Her friend Dervla had called to know what the mood of the place was like.

“Mushroom and magnolia,” Clara had told her.

“God, what on earth does that mean?”

“That's the colors it's painted in at the moment.”

“But you can change all that.”

“Oh, yes. Definitely.”

“So it's not really just the color scheme that's upsetting you.”

“Who's upset?”

“I can't imagine. Did you meet any of the people you'll be working with?”

“Nope. It was tombstone city.”

“It's a question of nothing will please you? Am I right?”

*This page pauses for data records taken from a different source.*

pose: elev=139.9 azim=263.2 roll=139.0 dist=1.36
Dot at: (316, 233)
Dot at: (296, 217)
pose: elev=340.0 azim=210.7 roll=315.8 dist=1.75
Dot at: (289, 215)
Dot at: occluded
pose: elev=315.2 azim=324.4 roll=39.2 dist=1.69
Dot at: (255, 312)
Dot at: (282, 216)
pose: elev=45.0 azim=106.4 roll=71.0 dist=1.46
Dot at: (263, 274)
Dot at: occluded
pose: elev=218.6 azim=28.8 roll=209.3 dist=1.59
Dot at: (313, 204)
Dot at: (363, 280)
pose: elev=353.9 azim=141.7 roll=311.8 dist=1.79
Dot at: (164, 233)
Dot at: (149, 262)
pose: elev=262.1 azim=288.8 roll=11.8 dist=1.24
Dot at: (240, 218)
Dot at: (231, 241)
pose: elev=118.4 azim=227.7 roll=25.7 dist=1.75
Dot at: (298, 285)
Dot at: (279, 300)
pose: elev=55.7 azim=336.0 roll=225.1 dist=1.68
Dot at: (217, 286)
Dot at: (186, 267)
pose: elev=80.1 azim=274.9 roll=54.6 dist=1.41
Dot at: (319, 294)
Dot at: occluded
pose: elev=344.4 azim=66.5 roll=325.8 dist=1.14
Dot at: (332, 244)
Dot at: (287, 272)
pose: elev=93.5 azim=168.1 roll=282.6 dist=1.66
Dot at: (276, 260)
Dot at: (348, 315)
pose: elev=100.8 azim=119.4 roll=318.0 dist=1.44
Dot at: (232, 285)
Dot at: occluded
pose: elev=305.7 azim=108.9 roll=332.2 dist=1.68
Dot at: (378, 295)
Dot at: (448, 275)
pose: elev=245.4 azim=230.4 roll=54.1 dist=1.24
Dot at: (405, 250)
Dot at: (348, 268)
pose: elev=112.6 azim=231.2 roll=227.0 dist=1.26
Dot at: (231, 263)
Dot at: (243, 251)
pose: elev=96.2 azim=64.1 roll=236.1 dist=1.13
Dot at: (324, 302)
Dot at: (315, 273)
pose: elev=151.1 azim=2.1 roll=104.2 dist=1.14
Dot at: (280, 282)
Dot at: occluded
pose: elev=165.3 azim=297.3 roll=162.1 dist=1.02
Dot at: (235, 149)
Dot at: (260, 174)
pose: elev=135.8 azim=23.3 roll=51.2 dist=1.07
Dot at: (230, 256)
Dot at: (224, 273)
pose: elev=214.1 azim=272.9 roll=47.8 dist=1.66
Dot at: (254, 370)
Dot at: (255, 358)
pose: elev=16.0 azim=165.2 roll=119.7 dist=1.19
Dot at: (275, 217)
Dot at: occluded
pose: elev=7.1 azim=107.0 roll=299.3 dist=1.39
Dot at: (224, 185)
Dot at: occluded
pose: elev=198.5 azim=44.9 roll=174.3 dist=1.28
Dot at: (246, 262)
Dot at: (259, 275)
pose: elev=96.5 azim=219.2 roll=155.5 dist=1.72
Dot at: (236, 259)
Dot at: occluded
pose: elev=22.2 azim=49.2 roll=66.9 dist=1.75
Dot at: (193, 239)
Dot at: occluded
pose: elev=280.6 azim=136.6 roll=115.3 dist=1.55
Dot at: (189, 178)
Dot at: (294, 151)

“As always, you are right, Dervla.” Clara sighed.

“Listen, Philip is out at a meeting and he won't be baying for food. Would it help if I were to bring round a bottle of wine and a half kilo of sausages? Used to work in the old days.”

“Not tonight, Dervla. That Bastard Alan has paid the girls to go
out to Quentins because he wants to tell me something, ask me something.”

“I was at a meeting yesterday and one of the items on the agenda said TBA. I actually thought it meant That Bastard Alan, because you never call him anything else.”

Clara laughed. “What
did
it mean?”

“I don't know. To Be Agreed, To Be Arranged, something like that.” Dervla wasn't certain.

“No one would ever know you had a brain, Dervla. You always put on this vague fluffy act.”

“For all the good it does me.”

“I wish I had your know-how. I don't know
what
he wants, but whatever it is I don't want to give it to him.”

“If it doesn't matter to you, then give it to him. Make a big deal out of it, of course, but if you don't care, then give it and walk away.”